Cabinet has agreed to establish mechanisms geared towards bringing about a level of prestige to current technical and vocational programmes at a cost of over $6 million. The disclosure was made yesterday by Minister of Science, Technology and Tertiary Education Fazal Karim at a post- Cabinet media briefing held at the Office of the Prime Minister in St Clair, Port-of-Spain. Karim revealed Government's plans to launch Workforce Assessment Centres to facilitate the accreditation of persons who may have acquired skills and expertise without the credentials of "formal" training and learning.
"The Cabinet attempts to authorise the establishment of Workforce Assessment Centres where persons with these requisite skills in the vocational sector can visit these centres and present themselves for certification," Karim said. This process, he added, would involve an organised and scientific system known as Prior Learning Assessment and Recognition which will assess the competencies of the individual against established and approved national occupational standards of competence determined by the National Training Agency (NTA).
The NTA, through the authorisation of the Accreditation Council of T&T would have the power to certify persons in the vocational sector through what is referred to as the Caribbean Vocational Qualification in the very same way the Caribbean Secondary Education Certificate (CXC) is awarded to graduate students of the secondary school system.

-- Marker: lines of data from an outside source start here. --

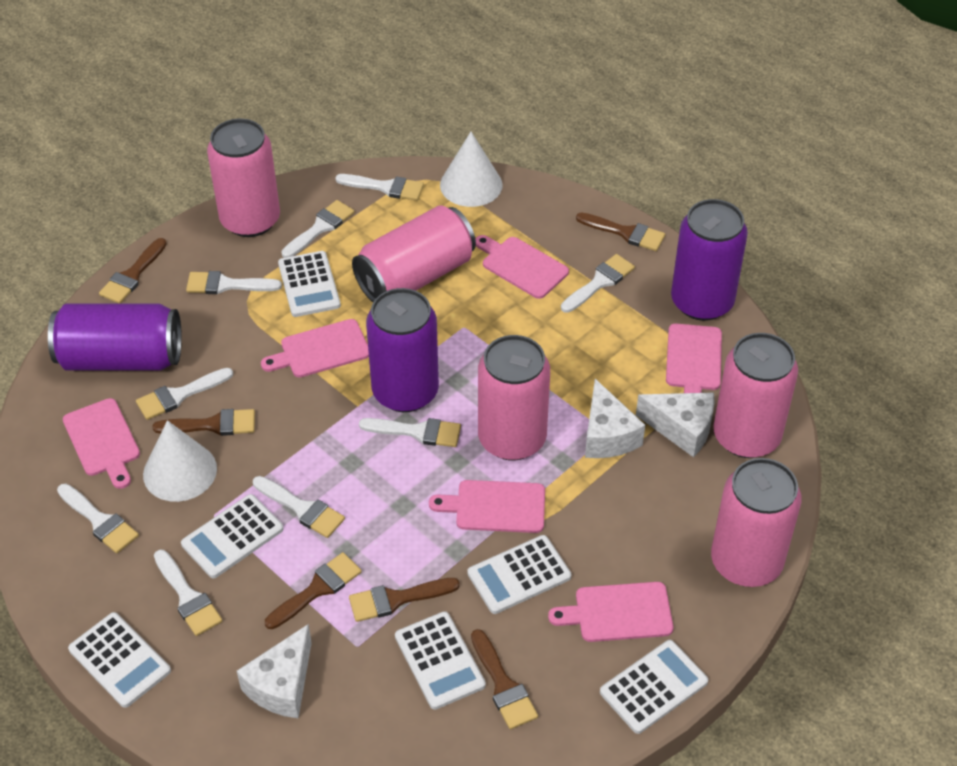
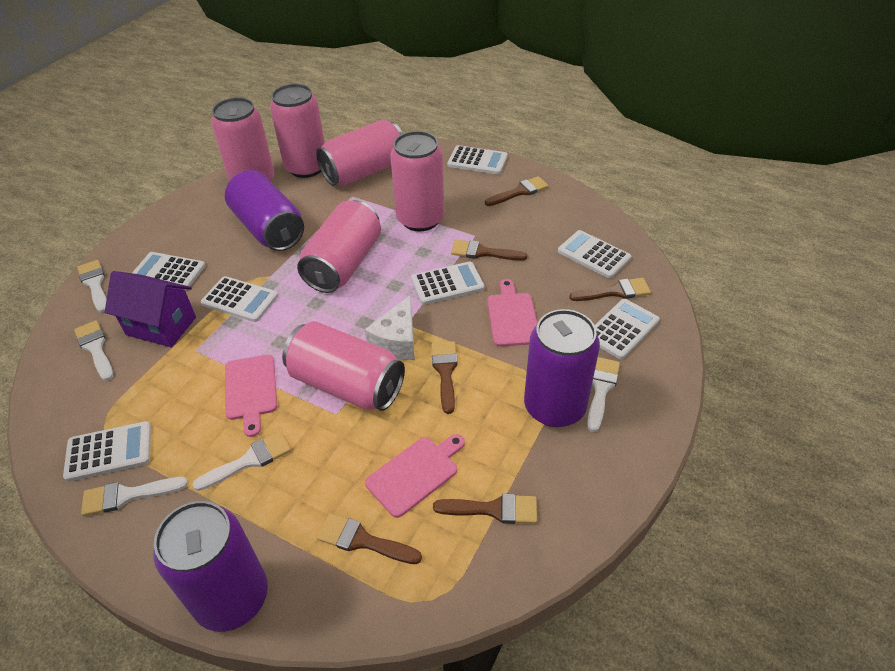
pink can: [207,119,280,237] [352,205,476,302] [478,335,550,461] [711,458,802,587] [713,333,798,458] = 5 -> [211,98,274,181] [270,84,325,178] [282,321,405,411] [297,200,381,293] [316,119,403,186] [390,131,444,231] = 6
pink cutting board: [63,398,140,489] [261,319,369,378] [429,480,545,533] [475,235,569,299] [548,582,673,642] [666,324,722,393] = 6 -> [225,355,277,437] [365,434,465,518] [487,279,537,347] = 3
purple house: none = 0 -> [105,271,196,347] = 1
white brush: [57,484,139,553] [136,368,233,420] [154,550,222,636] [186,271,282,294] [253,476,345,538] [281,200,355,258] [335,174,424,201] [359,418,461,447] [561,254,635,313] = 9 -> [74,320,113,381] [77,260,107,313] [81,477,188,516] [192,431,291,491] [587,357,620,432] = 5
white calculator: [68,612,171,708] [181,494,284,578] [278,251,341,317] [395,611,486,710] [467,535,571,614] [600,640,708,734] = 6 -> [63,421,151,482] [132,252,205,291] [201,276,278,322] [411,261,485,305] [447,145,508,174] [558,230,631,278] [595,299,660,359] = 7
white cheese: [237,624,312,718] [585,379,645,458] [636,393,715,457] = 3 -> [365,295,415,360] = 1
white cone: [143,420,217,502] [440,132,503,207] = 2 -> none = 0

According to the minister these centres, expected to cost $5.25 million, would assess people through existing training providers such as the National Energy Skills Centre, the Metal Industries Company and the Youth Training and Employment Partnership Programme (YTEPP) when they are formally launched in a few weeks. He said: "We expect that in the first phase, it will cater for a projected output of 4,500 candidates by the end of this fiscal year."